> HOW TO COMPLETE THIS TASK: Only the lines that hold the word "bounding" are wanted from this listing.
:::
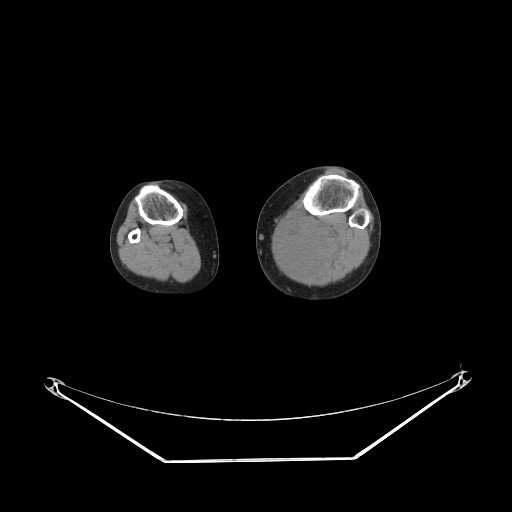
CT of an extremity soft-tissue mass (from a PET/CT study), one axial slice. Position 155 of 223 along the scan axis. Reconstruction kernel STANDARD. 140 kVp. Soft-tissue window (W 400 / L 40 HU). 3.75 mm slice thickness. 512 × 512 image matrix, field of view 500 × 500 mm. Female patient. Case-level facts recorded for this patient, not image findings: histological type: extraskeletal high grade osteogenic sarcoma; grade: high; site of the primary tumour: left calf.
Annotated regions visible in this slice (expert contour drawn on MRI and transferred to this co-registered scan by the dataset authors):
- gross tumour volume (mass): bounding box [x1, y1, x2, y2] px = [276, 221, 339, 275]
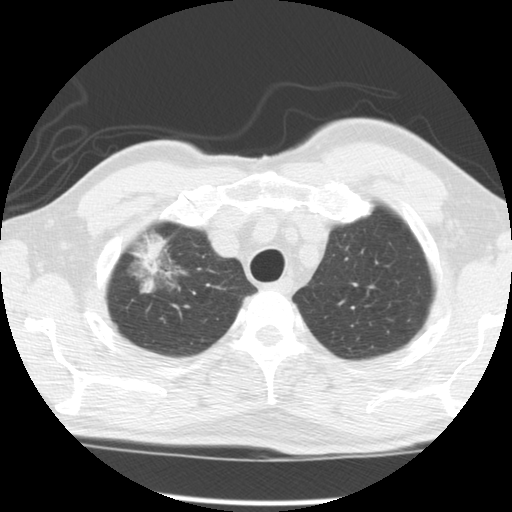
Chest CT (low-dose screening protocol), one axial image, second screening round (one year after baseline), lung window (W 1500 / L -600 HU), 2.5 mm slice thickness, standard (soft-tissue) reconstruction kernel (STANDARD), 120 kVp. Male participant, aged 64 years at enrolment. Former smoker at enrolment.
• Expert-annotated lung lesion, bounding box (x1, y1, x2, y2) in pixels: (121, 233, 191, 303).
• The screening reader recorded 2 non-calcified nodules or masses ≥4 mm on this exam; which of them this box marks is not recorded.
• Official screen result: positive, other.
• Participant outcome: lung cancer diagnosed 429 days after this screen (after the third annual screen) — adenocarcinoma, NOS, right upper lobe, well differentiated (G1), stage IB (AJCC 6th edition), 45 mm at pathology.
:::
> TASK RESULT:
- gross tumour volume (mass): bounding box [x1, y1, x2, y2] px = [276, 221, 339, 275]
• Expert-annotated lung lesion, bounding box (x1, y1, x2, y2) in pixels: (121, 233, 191, 303).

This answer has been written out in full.